• Selected text:
=== Section Start ===

So as you can see, we can really use any key value pairs that we see in our HTML.

And once we have selected an outer selection of HTML, we can continue on by searching that HTML for more detailed information.  For example, to find the information particular to John Lennon.

In [36]:
john_lennon_hrefs = cols[0].findAll('a', {'title': 'John Lennon'})
john_lennon_hrefs

[<a href="/wiki/John_Lennon" title="John Lennon">John Lennon</a>]

And once we find the correct element, we can then access various attributes of that html directly.

In [37]:
john_lennon_hrefs[0].text

'John Lennon'

In [43]:
john_lennon_hrefs[0]['href']

'/wiki/John_Lennon'

In [44]:
john_lennon_hrefs[0]['title']

'John Lennon'

### Summary

In this lesson, we saw how we can use the beautiful soup libary.  We saw that we can do so by first making a request to the relevant url, and then extracting the text.

In [45]:
response = requests.get('https://en.wikipedia.org/wiki/The_Beatles')

html = response.text

This returns a string, which we can then pass into beautiful soup to more easily parse.

In [47]:
from bs4 import BeautifulSoup as bs
soup = bs(html, 'html.parser')

And from there, we can use the findAll method, which takes both the tag name and key value pairs of any attributes in the HTML.

In [49]:
cols = soup.findAll('td', {'colspan': '2'})

And we extract find specific attribute values in the selected HTML by specifying the relevant key.

In [51]:
cols[0]['class']

['infobox-image']

Or if we prefer, we can also retrieve the text.

In [52]:
cols[0].text

'The Beatles in 1964; clockwise from top left: John Lennon, Paul McCartney, Ringo Starr and George Harrison'

=== Section End ===

[Records from a data collection]
=== Section Start ===

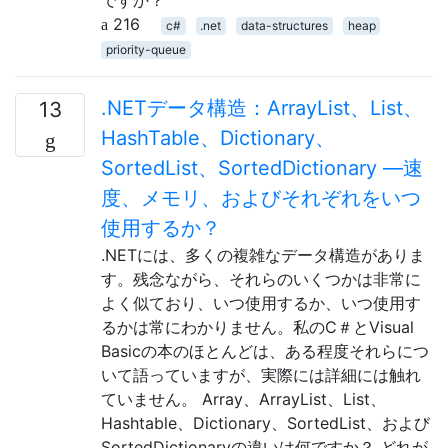
216
c#
.net
data-structures
heap
priority-queue
.NETデータ構造：ArrayList、List、
13
HashTable、Dictionary、
SortedList、SortedDictionary —速
度、メモリ、およびそれぞれをいつ
使用するか？
.NETには、多くの複雑なデータ構造がありま
す。残念ながら、それらのいくつかは非常に
よく似ており、いつ使用するか、いつ使用す
るかは常にわかりません。私のC＃とVisual
Basicの本のほとんどは、ある程度それらにつ
いて語っていますが、実際には詳細には触れ
ていません。 Array、ArrayList、List、
Hashtable、Dictionary、SortedList、および
SortedDictionaryの違いは何ですか？ どれが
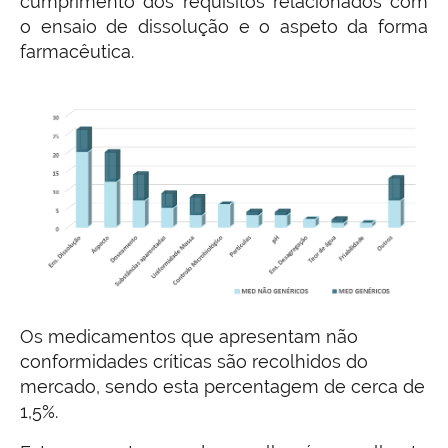
cumprimento dos requisitos relacionados com
o ensaio de dissolução e o aspeto da forma
farmacêutica.
Os medicamentos que apresentam não
conformidades críticas são recolhidos do
mercado, sendo esta percentagem de cerca de
1,5%.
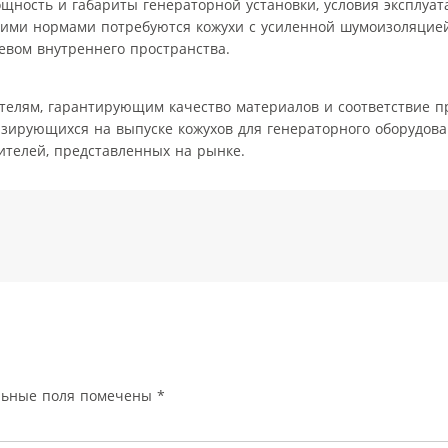
щность и габариты генераторной установки, условия эксплуат
кими нормами потребуются кожухи с усиленной шумоизоляцией
евом внутреннего пространства.
елям, гарантирующим качество материалов и соответствие п
изирующихся на выпуске кожухов для генераторного оборудова
дителей, представленных на рынке.
льные поля помечены
*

=== Section End ===

• What you will do:
1. Based on the web-scraping lesson, is each statement below true? Answer yes or no for each, and quote the words from the lesson that decide it.
(a) The findAll method accepts both a tag name and key-value pairs of attributes.
(b) The HTML is parsed with the 'lxml' parser.
(c) The class of cols[0] is 'infobox-image'.
2. List every person named in the text that cols[0].text returns in the web-scraping lesson.
3. Answer these questions from the web-scraping lesson:
(a) What URL is passed to requests.get?
(b) What value does john_lennon_hrefs[0]['href'] return?
(c) What tag name and attribute pair are passed to findAll to produce cols?

• Written answers:
1.
(a) Yes: "the findAll method, which takes both the tag name and key value pairs of any attributes in the HTML"
(b) No: "soup = bs(html, 'html.parser')"
(c) Yes: "['infobox-image']"

2. John Lennon, Paul McCartney, Ringo Starr, George Harrison

3.
(a) https://en.wikipedia.org/wiki/The_Beatles
(b) '/wiki/John_Lennon'
(c) The tag 'td' with the pair {'colspan': '2'}